Answer: This method of measurement is particularly suited for the measurement of inductance having high Q values.Hay bridge differs from Maxwells bridge by having a resistance in series with a capacitorinstead of being parallel.For large phase angles, $R_1$ needs to be low,therefore the bridge is more convenient for measuring high Q values. The schematic diagram for Hay bridge is shown below :

When the bridge is balanced,$Z_1Z_x=Z_2Z_3$

Here, $Z_1=R_1-\dfrac{j}{\omega C_1}$

$Z_2=R_2$

$Z_3=R_3$

$Z_x=R_x+j\omega L_x$

Putiing all the above values ,we get

$R_1R_x+j \omega L_xR_1-\dfrac{jR_x}{\omega C_1}+\dfrac{L_x}{C_1}=R_2R_3$

$(R_1R_x+\dfrac{L_x}{C_1})+j (\omega L_xR_1-\dfrac{R_x}{\omega C_1})=R_2R_3$

Equating real and imaginary parts, we get

$R_1R_x+\dfrac{L_x}{C_1}=R_2R_3$.....................(1)
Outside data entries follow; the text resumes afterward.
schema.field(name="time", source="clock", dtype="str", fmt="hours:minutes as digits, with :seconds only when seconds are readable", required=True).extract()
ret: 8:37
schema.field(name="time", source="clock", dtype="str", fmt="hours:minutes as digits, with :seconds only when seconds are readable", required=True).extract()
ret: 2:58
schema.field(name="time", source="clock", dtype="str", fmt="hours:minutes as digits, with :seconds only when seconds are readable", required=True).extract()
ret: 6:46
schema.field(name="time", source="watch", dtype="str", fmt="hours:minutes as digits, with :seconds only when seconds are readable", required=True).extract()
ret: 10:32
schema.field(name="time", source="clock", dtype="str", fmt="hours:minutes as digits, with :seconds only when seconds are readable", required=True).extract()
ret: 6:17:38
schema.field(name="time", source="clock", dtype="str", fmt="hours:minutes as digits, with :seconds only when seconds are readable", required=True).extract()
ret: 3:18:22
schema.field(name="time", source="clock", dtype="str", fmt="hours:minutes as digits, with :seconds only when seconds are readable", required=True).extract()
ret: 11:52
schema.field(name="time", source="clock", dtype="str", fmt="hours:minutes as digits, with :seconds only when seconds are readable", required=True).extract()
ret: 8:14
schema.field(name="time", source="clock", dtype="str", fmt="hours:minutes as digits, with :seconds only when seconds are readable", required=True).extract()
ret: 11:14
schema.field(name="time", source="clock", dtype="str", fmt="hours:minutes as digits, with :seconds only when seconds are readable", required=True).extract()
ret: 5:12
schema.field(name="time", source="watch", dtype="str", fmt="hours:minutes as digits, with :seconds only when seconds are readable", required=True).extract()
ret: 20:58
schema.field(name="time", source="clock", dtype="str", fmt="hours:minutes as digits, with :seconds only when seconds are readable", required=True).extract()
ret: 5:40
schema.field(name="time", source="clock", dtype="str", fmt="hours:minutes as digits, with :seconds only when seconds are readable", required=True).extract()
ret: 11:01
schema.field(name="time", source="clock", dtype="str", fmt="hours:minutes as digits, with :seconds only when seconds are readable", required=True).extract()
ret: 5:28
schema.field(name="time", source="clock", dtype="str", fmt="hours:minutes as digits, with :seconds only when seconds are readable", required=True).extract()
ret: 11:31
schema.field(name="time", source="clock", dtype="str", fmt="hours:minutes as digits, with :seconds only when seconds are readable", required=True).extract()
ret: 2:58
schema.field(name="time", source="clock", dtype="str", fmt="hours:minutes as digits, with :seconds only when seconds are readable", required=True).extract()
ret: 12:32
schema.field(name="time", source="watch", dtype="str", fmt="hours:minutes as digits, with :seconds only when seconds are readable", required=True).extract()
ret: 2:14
$\omega L _xR_1-\dfrac{R_x}{\omega C_1}=0$

$\therefore L_x=\dfrac{R_x}{\omega^2R_1C_1}$.........................(2)

Putting this in equation 1 , we get

$R_x[R_1+\dfrac{1}{\omega^2R_1C_1^2}]=R_2R_3$

$R_x=\dfrac{\omega^2C_1^2R_1R_2R_3}{1+\omega^2R_1^2C_1^2}$

Putting the above value in (2)

$\therefore L_x=\dfrac{C_1R_2R_3}{1+\omega^2R_1^2C_1^2}$............................(3)

From the above formula , we can calculate unknown inductance.Since , $\omega$ appears in the expression for $L_x$ , the bridge is frequency sensitive.

Quality factor (Q) for capacitor is given as 

$Q=\dfrac{1}{\omega R_1C_1}$

Putting this in equation (3) 

$\therefore L_x=\dfrac{C_1R_2R_3}{1+\dfrac{1}{Q^2}}$

If (Q>10) , the equation becomes $L_x=C_1R_2R_3$  the equation obtained is similar to Maxwells bridge.